> [ITEMS]
## Begin
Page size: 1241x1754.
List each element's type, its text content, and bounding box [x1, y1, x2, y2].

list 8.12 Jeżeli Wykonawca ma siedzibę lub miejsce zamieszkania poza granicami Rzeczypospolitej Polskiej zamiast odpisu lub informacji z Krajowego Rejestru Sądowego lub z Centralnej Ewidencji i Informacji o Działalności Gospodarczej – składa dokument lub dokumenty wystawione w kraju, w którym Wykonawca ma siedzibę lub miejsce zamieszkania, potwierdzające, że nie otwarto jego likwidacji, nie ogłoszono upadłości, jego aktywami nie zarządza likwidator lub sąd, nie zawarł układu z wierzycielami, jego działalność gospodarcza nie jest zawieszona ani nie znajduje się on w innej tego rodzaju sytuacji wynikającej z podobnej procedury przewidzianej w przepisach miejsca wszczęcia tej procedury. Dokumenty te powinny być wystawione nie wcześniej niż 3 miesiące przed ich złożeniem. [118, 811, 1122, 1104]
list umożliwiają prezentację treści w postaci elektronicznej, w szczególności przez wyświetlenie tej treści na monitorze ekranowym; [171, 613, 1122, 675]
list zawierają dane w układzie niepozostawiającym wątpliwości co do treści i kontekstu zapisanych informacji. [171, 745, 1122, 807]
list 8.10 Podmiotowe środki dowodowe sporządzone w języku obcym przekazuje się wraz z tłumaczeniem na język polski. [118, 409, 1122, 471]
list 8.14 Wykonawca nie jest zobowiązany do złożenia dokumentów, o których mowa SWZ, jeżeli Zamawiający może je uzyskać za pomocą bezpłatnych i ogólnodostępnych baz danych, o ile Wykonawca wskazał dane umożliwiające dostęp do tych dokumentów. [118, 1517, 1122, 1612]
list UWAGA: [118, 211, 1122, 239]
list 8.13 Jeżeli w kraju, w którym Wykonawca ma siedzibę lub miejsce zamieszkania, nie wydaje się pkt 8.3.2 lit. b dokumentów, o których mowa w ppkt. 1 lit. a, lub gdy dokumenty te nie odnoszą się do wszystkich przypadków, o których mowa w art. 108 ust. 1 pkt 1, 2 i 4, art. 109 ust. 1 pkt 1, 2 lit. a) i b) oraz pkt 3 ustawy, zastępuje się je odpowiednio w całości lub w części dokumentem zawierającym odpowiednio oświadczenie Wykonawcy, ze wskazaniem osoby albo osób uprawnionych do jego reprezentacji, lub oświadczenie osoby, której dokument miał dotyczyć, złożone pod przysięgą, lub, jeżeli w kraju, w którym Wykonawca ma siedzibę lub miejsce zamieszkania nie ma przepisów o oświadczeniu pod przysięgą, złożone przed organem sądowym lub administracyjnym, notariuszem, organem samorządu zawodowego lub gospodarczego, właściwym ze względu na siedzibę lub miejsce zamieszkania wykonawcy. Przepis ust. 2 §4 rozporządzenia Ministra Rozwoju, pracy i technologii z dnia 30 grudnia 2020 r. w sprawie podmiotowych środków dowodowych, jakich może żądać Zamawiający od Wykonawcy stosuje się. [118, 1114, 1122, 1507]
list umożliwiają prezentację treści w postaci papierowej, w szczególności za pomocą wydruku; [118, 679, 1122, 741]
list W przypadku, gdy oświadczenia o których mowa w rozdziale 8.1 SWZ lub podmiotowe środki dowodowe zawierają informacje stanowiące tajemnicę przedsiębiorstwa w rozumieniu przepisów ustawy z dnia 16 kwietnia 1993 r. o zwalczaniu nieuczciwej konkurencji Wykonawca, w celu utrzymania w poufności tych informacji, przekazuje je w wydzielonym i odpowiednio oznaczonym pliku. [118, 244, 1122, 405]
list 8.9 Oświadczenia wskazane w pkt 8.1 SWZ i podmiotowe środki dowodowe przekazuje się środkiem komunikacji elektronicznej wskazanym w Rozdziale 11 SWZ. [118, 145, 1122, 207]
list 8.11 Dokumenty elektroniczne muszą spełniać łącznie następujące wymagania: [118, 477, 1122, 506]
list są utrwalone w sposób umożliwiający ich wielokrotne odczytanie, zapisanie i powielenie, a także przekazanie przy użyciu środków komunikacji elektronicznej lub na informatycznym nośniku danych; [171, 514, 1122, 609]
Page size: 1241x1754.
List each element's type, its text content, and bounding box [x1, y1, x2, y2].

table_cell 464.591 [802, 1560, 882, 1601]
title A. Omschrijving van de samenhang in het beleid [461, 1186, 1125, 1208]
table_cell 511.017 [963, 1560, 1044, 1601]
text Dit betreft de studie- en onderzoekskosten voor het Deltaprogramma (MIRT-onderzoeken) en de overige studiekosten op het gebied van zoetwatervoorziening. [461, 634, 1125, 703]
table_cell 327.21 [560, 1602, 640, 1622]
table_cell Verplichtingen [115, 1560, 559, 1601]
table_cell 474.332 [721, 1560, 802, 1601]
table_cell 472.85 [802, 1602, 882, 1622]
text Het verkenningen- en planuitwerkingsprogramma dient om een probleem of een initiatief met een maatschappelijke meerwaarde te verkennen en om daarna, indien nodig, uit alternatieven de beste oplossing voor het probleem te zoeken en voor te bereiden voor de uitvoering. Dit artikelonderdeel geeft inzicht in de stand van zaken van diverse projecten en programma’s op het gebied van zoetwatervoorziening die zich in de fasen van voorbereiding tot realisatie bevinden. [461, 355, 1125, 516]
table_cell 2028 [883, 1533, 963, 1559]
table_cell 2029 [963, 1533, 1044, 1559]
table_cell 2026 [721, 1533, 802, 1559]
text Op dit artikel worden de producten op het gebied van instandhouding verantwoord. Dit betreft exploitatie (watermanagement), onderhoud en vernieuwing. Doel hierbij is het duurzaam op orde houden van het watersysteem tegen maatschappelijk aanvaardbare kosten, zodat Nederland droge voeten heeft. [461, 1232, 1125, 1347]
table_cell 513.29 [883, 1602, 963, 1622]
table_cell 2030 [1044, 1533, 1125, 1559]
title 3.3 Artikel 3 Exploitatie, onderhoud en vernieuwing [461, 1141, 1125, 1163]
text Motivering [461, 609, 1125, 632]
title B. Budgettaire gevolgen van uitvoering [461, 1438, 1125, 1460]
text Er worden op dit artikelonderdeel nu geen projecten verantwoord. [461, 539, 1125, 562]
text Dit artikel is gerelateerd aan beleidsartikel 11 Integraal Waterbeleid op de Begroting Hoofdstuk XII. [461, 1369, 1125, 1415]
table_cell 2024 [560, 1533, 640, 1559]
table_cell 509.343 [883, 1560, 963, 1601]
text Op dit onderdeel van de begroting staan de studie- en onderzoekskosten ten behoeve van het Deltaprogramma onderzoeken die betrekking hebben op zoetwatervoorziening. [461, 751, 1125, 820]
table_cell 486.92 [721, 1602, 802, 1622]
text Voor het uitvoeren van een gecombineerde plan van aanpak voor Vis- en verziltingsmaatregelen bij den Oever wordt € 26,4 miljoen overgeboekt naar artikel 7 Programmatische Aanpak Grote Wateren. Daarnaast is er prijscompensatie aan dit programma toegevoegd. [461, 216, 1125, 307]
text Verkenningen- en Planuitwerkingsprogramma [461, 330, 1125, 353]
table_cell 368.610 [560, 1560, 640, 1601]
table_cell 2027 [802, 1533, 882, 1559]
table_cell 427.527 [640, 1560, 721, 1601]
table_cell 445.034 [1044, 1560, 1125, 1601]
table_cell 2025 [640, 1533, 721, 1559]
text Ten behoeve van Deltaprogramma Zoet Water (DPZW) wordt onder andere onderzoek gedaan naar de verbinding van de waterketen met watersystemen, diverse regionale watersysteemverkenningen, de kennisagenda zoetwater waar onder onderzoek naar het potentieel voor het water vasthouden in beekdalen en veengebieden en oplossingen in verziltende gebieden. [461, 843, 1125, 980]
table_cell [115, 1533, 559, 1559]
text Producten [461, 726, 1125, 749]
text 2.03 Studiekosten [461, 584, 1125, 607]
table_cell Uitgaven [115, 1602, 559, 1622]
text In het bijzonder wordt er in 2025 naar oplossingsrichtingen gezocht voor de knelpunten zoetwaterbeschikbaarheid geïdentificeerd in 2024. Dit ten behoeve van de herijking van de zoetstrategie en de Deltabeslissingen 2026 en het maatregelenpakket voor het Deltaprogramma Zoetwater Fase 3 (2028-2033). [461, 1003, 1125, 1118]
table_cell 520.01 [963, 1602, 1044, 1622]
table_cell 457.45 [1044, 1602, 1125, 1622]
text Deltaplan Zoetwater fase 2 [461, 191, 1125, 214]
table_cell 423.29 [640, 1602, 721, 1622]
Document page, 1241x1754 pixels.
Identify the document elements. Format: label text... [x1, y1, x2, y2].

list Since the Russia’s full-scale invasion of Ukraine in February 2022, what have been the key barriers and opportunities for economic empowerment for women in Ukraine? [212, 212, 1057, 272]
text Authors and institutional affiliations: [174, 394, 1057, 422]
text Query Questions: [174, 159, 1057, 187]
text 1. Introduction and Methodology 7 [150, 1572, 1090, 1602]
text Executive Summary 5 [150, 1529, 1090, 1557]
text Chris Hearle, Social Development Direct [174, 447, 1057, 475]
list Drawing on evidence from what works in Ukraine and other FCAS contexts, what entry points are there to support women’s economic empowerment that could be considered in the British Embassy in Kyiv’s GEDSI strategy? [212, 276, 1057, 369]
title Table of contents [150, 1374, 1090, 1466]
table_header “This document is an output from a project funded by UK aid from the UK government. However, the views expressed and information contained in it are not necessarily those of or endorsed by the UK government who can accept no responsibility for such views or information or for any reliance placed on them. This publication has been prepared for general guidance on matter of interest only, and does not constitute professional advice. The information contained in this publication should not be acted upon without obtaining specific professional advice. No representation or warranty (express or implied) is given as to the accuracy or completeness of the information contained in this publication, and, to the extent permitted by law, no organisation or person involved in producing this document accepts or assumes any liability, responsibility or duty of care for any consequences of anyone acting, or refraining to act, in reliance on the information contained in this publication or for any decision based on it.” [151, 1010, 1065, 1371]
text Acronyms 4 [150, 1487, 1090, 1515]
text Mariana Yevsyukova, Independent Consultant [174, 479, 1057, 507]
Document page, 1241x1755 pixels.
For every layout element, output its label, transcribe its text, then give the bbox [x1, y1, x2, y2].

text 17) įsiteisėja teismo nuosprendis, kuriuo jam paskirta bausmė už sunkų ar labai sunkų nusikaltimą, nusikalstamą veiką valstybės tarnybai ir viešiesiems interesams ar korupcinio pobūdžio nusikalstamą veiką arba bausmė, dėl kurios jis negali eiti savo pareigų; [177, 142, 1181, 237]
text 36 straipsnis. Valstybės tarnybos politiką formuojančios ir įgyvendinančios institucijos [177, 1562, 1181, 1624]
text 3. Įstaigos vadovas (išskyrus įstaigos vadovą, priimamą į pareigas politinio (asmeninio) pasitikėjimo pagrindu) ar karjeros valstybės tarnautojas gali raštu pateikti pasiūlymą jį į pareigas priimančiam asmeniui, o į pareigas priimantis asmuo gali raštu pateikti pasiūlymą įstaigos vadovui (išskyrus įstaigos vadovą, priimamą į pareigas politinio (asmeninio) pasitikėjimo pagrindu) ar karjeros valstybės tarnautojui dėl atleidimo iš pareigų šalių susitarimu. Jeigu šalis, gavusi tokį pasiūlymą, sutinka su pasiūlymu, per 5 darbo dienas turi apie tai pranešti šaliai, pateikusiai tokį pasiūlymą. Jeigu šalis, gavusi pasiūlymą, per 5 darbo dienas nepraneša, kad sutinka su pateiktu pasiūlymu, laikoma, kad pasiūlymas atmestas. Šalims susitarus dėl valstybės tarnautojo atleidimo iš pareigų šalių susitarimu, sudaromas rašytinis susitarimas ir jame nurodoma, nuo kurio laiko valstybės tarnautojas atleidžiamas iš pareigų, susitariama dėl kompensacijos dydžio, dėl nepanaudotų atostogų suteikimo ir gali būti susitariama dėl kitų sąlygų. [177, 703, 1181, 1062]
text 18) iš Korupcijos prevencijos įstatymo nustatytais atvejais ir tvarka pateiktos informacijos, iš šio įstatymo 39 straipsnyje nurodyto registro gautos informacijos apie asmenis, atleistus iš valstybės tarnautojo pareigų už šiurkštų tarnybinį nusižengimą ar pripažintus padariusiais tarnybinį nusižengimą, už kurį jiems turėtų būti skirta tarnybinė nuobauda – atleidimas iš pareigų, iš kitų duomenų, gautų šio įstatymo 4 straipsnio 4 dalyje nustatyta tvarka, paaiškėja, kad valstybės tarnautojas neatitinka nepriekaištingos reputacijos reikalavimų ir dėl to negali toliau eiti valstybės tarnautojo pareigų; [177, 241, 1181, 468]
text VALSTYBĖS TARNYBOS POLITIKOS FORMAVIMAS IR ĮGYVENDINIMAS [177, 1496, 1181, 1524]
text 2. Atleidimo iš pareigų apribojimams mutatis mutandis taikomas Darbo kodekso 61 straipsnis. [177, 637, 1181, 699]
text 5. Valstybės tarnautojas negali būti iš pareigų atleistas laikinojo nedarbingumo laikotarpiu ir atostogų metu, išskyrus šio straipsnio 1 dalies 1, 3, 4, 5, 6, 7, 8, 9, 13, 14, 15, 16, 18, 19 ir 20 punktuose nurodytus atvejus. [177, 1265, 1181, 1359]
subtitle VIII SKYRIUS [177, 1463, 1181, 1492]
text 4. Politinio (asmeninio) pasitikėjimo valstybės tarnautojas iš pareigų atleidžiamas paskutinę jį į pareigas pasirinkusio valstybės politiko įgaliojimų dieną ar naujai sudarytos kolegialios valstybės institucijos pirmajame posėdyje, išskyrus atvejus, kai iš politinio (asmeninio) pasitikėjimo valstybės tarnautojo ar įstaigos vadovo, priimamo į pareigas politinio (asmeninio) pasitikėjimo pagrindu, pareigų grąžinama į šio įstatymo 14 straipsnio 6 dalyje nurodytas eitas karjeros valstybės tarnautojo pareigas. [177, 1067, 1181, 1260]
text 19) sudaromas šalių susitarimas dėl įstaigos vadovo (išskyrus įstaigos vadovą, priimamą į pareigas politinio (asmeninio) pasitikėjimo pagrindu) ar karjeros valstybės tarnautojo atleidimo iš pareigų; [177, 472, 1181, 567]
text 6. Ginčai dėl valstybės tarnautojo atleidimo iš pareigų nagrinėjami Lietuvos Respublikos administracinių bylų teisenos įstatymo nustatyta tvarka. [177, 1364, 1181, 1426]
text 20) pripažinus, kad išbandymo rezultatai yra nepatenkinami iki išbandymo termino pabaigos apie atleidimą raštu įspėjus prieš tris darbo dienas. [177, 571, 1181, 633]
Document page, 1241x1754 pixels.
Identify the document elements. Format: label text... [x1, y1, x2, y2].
## End
> [WHAT THIS TASK INVOLVES] Reproduce the items without any changes, beginning at the line that contains "list 8.12 Jeżeli" and stopping after the line that contains "list UWAGA: [118, 211, 1122, 239]".

> [OUTPUT FOR THIS TASK]
list 8.12 Jeżeli Wykonawca ma siedzibę lub miejsce zamieszkania poza granicami Rzeczypospolitej Polskiej zamiast odpisu lub informacji z Krajowego Rejestru Sądowego lub z Centralnej Ewidencji i Informacji o Działalności Gospodarczej – składa dokument lub dokumenty wystawione w kraju, w którym Wykonawca ma siedzibę lub miejsce zamieszkania, potwierdzające, że nie otwarto jego likwidacji, nie ogłoszono upadłości, jego aktywami nie zarządza likwidator lub sąd, nie zawarł układu z wierzycielami, jego działalność gospodarcza nie jest zawieszona ani nie znajduje się on w innej tego rodzaju sytuacji wynikającej z podobnej procedury przewidzianej w przepisach miejsca wszczęcia tej procedury. Dokumenty te powinny być wystawione nie wcześniej niż 3 miesiące przed ich złożeniem. [118, 811, 1122, 1104]
list umożliwiają prezentację treści w postaci elektronicznej, w szczególności przez wyświetlenie tej treści na monitorze ekranowym; [171, 613, 1122, 675]
list zawierają dane w układzie niepozostawiającym wątpliwości co do treści i kontekstu zapisanych informacji. [171, 745, 1122, 807]
list 8.10 Podmiotowe środki dowodowe sporządzone w języku obcym przekazuje się wraz z tłumaczeniem na język polski. [118, 409, 1122, 471]
list 8.14 Wykonawca nie jest zobowiązany do złożenia dokumentów, o których mowa SWZ, jeżeli Zamawiający może je uzyskać za pomocą bezpłatnych i ogólnodostępnych baz danych, o ile Wykonawca wskazał dane umożliwiające dostęp do tych dokumentów. [118, 1517, 1122, 1612]
list UWAGA: [118, 211, 1122, 239]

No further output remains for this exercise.